Agrifac UK sparked outrage after a picture of staff accepting an award alongside two models was published online.

The firm, based in March, prompted a major social media debate when they posted the image after their victory at the Lamma trade show in Birmingham.

It showed models wearing tight red dresses displaying the Agrifac logo and knee high white boots.

In the past few years the use of models – especially at sporting events such as boxing and motor sports – has been branded sexist and demeaning by some people.

A male farmer, David Hill, started off the debate, posting: “Call me grumpy or PC, but isn’t it about time we as an industry started thinking of moving on from having sexy girls on podiums to sell a product? The rest of the world is moving on and maybe we need to as well.”

Jono Dixon posted: “There is nothing better than an attractive lady. However I am certain that @AgrifacUKltd needs to think again about their marketing ploy.
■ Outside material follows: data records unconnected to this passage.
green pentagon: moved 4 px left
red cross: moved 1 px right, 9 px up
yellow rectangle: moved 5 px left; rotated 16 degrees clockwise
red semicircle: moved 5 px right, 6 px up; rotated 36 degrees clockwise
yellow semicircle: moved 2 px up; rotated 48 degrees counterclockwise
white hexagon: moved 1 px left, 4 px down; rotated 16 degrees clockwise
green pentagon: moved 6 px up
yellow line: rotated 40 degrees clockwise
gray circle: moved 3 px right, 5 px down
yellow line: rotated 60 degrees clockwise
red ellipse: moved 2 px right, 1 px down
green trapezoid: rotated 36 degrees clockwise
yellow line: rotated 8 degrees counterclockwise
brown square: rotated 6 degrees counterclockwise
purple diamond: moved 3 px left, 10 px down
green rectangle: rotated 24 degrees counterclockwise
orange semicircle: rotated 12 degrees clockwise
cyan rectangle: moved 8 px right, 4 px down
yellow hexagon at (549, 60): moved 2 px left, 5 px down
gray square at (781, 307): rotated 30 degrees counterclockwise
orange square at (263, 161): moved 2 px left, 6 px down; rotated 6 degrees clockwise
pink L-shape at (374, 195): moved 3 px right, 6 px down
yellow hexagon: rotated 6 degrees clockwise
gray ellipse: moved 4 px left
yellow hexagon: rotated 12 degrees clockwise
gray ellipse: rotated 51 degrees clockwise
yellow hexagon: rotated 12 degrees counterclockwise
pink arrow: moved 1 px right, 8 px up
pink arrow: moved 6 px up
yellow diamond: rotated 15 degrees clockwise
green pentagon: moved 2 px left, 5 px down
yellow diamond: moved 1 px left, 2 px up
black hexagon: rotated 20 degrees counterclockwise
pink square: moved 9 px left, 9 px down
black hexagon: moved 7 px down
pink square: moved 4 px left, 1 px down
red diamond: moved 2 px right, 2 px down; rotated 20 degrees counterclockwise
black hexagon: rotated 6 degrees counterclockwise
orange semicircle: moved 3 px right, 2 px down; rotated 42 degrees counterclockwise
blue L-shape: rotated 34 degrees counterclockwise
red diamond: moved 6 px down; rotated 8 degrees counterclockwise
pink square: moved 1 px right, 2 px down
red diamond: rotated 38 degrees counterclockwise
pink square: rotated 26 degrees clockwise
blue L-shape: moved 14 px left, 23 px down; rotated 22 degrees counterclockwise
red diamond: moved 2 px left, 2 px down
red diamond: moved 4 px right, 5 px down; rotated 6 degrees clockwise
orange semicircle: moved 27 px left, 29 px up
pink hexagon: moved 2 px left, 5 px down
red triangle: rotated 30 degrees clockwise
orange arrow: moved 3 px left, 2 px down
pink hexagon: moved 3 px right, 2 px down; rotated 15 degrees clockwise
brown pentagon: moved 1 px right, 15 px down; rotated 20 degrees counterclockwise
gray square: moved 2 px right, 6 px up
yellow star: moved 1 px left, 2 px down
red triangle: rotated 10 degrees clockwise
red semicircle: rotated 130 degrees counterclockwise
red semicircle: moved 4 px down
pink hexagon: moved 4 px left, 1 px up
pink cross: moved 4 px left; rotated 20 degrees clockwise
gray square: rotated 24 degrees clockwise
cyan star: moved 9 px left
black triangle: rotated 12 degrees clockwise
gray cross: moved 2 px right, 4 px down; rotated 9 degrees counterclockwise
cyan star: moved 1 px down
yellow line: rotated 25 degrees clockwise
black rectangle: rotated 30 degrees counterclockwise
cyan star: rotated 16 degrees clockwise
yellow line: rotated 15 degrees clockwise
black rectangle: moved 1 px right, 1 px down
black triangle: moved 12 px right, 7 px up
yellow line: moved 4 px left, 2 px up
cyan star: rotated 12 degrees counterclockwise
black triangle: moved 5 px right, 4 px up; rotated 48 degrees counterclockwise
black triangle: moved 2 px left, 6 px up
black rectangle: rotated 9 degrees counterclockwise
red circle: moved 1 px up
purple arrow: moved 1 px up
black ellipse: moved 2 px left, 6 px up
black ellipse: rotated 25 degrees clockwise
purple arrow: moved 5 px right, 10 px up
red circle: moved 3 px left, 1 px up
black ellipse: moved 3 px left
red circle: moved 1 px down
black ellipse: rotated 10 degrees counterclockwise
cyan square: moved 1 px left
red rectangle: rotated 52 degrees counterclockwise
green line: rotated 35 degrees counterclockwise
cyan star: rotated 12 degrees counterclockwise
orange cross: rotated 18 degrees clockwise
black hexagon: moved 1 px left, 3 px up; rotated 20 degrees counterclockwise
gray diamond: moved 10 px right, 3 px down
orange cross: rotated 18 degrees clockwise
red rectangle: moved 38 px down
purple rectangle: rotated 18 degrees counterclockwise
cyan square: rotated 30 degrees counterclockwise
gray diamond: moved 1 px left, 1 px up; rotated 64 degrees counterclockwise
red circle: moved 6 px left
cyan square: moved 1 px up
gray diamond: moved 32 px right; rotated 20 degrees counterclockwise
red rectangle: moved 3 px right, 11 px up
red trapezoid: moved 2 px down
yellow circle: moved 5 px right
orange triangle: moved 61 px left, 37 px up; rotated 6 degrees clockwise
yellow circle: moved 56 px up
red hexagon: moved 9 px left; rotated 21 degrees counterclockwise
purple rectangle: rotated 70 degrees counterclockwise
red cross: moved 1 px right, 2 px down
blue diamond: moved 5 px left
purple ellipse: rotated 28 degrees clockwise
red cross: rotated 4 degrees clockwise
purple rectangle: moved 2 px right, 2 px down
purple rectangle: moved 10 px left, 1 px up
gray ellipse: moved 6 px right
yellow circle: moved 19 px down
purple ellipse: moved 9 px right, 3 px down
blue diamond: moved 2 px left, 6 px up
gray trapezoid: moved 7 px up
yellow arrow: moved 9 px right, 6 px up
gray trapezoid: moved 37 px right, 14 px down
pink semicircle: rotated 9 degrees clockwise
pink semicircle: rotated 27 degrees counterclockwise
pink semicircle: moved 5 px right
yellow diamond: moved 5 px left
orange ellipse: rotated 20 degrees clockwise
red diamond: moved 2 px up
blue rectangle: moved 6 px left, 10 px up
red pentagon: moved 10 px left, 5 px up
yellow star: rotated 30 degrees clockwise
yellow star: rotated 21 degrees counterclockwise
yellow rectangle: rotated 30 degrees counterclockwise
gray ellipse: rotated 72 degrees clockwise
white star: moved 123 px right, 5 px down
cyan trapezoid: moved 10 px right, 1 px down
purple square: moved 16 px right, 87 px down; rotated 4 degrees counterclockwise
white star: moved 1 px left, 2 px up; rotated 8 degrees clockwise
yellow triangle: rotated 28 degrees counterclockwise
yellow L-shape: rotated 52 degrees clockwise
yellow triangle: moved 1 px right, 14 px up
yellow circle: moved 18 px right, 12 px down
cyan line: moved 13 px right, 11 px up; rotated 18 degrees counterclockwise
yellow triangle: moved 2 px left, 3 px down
Unnecessary nowadays.”

But Steve Pomeroy posted: “If the girls are happy to show themselves in this way, let them be. The Agri industry is hardly glamorous and mainly a male orientated industry. No harm to anyone.”

But many working in the industry – which has a woman, Minette Batters, at the helm as president of the NFU – responded with outrage. Emma Germano tweeted: “The industry will be ‘male dominated’ as long as it takes for the image of the industry to change. Using women to market this way creates that image.”

Ruth Darling added: “It’s a reasonable expectation that men and women get on by their brains and aptitude in their career. Imagine two hunky men posing sexily instead in this pic – having women posing is just as ridiculous, it’s 2019 not 1970.”

A spokesman for Agrifac defended the use of models at their stand. He said they had been “disgusted” by some of the social media comments. “The keyboard warriors are hiding behind their computers.

“We did not get a single complaint at the show. To call the models ‘Barbie dolls’ was just awful. We employ women in our business and we believe in equal rights.”